According to Euronews, Muguruza broke Williams three times on the way to the much ballyhooed 7-5, 6-4 win. Muguruza is the first Spaniard to wave the Suzanne Lenglen trophy since Arantxa Sanchez Vicario in 1998. After her loss to Williams 6-4, 6-4 in last year’s Wimbledon final, the Spaniard’s performance in which she beats Serena is long overdue. Muguruza shares her thoughts.

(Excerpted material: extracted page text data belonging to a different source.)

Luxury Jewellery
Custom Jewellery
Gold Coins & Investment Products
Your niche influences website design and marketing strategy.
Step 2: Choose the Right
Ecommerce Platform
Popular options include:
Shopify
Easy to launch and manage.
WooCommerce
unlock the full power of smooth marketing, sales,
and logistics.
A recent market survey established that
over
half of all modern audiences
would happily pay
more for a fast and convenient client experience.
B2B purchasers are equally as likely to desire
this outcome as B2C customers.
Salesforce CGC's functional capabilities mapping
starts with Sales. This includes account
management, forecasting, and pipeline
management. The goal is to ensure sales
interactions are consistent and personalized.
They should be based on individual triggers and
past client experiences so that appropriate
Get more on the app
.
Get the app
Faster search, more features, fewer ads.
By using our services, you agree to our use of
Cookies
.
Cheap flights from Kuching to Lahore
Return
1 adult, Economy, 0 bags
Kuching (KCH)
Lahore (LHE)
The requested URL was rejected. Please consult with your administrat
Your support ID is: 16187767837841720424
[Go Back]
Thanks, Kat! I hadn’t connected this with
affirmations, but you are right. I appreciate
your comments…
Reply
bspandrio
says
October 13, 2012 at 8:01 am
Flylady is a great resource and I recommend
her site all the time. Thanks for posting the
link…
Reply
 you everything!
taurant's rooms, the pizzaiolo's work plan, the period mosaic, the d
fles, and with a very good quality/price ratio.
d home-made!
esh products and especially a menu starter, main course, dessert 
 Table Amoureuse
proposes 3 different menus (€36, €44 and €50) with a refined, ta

“I can’t explain with words what this title means to me … You work all your life to get here. I want to congratulate Serena, because she is one of the best players. I want to thank my group, my family. I’ve grown up playing on clay, so for me and Spain this is just amazing. Hopefully next year we’ll be back.”
The Paris match showed Muguruza starting off on a rough patch. She lost the first set of her game against 38th-ranked Anna Karolina Schmiedlova. Then the tide turned as the Spaniard doubled down to owning her next 14 sets with a take-the-ball-early strategy. It was a foreshadowing of the clincher wherein she beats Serena.
https://youtu.be/jEsYsKqW1WY
The rain that flooded Paris enough to shut down the Louvre museum, upset the tournament scheduling. Consquently, Williams played four straight days in the final stretch, though she did not blame the messed-up timing or her leg muscle problem for the end result in which Muguruza beats her. Serena waxed philosophical, paraphrasing what her opponents normally tell her.
“Just goes to show you, you really have to play the big points well, and I think she played the big points really well.”